** DOCUMENT SECTION follows **
And where are the fucking tax returns?
Anyway, reporters, I think people who care know exactly what you're doing. The only difference between a one-on-one interview and a press conference is that in a press conference there are 50 reporters asking gotcha questions and in a one-on-one interview there's only one. The number of ridiculous questions is exactly the same, either way.
If your listeners were stupid, your tricks might work, but even the dumbest among us have probably figured it out, because you've repeated the same bullshit over and over.
Reporters who ask about a Clinton press conf are like post-truth Repubs. She's running a good campaign. That's why you're so stuck.
BTW, my guess as to why no press conferences is that she doesn't like them. But your thesis that she's hiding from the press is a lie. She's not hiding from the press.
Mostly, I tried to keep Gawker and its subs at arm's length.
I had mixed feelings about them. Some of their journalism was excellent and needed. We needed more news orgs to take on Apple. They were too controlling, and covered too much territory. They were stifling progress.
There are many other tech companies that do the same.
** End of DOCUMENT SECTION **
** DATASET CONTENT follows **
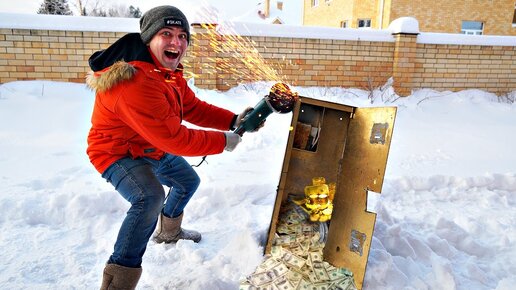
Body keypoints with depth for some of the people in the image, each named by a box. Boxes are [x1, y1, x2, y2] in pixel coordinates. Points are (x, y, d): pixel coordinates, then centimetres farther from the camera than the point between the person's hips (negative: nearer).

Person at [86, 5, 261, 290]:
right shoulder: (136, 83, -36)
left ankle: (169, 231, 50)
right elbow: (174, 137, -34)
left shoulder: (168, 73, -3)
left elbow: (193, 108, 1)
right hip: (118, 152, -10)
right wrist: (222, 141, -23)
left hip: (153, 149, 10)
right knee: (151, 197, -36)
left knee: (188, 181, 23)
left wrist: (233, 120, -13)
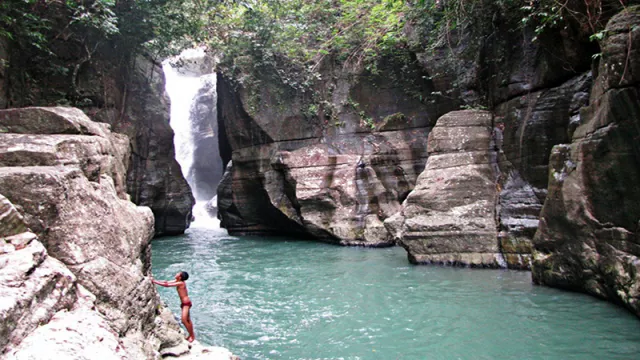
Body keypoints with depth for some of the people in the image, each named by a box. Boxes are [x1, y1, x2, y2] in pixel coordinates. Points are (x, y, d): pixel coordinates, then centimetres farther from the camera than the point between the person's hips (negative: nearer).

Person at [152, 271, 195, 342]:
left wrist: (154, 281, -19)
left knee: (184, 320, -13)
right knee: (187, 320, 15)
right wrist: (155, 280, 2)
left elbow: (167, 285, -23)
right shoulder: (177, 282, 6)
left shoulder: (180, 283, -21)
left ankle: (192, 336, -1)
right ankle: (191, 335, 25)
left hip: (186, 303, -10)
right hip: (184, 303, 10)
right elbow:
** End of DATASET CONTENT **
#### EXPLORE THE MATERIAL
A – According to the commentary on press coverage, what is the only difference between a one-on-one interview and a press conference?
B – Duplicate the part of the commentary on press coverage starting with "And where are" and going on through "from the press.".
Rely only on the commentary on press coverage.

#### PER-TASK OUTPUTS
A – In a press conference there are 50 reporters asking gotcha questions, while in a one-on-one interview there is only one.

B –
And where are the fucking tax returns?
Anyway, reporters, I think people who care know exactly what you're doing. The only difference between a one-on-one interview and a press conference is that in a press conference there are 50 reporters asking gotcha questions and in a one-on-one interview there's only one. The number of ridiculous questions is exactly the same, either way.
If your listeners were stupid, your tricks might work, but even the dumbest among us have probably figured it out, because you've repeated the same bullshit over and over.
Reporters who ask about a Clinton press conf are like post-truth Repubs. She's running a good campaign. That's why you're so stuck.
BTW, my guess as to why no press conferences is that she doesn't like them. But your thesis that she's hiding from the press is a lie. She's not hiding from the press.